As soon as I get some garbanzo flour, I'm gonna try it.

  • 1 1/2 cups garbanzo flour
  • 2 cups lukewarm water
  • 1 1/2 teaspoons kosher salt
  • 1/2 teaspoon minced fresh rosemary (optional)
  • 5 tablespoons olive oil, divided
  • freshly ground black pepper to taste

Directions

  1. Combine garbanzo flour and water in a bowl; whisk until batter is smooth. Cover bowl with plastic wrap or a plate and let stand at room temperature for 2 hours. Skim as much foam as possible from top of batter. Whisk salt, rosemary, and 3 tablespoons olive oil into batter.
  2. Preheat oven to 500 degrees F (260 degrees C).
  3. Place a 10-inch cast-iron skillet over high heat and heat until smoking hot. Pour 2 tablespoons olive oil in skillet and swirl to coat bottom of skillet with oil. Continue to heat until oil shimmers and a wisp of smoke rises from oil.
  4. Quickly pour batter into hot oil; carefully transfer skillet to preheated oven.
  5. Bake in the preheated oven until cake is browned and crusty, 25 to 30 minutes. Transfer immediately to a plate, cut into wedges, and serve hot. Garnish with freshly ground black pepper.
Post-mortem: finally made this! It was too salty--I used a scant 1.5 tsp of the sea salt (seemed to be large-flake) we had.
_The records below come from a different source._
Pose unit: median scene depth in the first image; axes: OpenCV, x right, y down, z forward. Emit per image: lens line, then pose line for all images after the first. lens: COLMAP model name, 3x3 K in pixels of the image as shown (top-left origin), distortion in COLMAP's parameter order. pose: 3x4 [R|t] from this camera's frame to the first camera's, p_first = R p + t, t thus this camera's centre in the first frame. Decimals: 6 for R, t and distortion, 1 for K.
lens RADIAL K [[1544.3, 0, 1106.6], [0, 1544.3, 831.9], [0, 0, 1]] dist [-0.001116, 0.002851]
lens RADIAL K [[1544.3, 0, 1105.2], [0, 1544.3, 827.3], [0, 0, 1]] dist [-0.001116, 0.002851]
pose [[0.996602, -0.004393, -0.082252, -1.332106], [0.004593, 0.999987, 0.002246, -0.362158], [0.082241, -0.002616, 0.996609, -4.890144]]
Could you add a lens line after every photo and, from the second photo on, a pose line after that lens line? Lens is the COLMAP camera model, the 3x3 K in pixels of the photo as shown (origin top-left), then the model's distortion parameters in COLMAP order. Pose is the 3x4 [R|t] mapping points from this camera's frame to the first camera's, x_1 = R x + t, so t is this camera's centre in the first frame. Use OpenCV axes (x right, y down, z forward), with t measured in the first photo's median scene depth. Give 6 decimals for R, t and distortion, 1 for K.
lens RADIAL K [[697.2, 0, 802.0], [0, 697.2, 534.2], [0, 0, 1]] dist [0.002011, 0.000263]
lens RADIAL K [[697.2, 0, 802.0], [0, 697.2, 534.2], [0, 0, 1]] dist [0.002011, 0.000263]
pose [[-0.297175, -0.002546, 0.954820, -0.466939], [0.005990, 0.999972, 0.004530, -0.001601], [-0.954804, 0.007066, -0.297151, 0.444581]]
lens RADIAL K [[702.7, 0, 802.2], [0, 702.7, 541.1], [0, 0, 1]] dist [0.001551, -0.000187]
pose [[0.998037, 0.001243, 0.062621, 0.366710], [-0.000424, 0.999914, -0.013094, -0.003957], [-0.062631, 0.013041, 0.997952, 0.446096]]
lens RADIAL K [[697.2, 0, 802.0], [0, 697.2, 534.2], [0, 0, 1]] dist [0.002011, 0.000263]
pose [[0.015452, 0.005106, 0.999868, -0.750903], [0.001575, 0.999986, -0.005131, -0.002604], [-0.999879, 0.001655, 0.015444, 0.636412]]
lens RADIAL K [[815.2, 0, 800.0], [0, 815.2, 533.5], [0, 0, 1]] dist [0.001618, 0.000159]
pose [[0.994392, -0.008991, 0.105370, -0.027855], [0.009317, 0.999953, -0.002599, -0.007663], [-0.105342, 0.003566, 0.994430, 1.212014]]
I'd do 3/4 tsp next time. Also - it was easy to let the batter splash up the sides of the pan,which then burned a bit, so I will avoid that next time. Overall I was surprised that it didn't stick to the pan more, or damage/burn onto my old, not super clean cast-iron skillet. I was tempted to take it out early but I'm glad I left it in for a full 27ish minutes.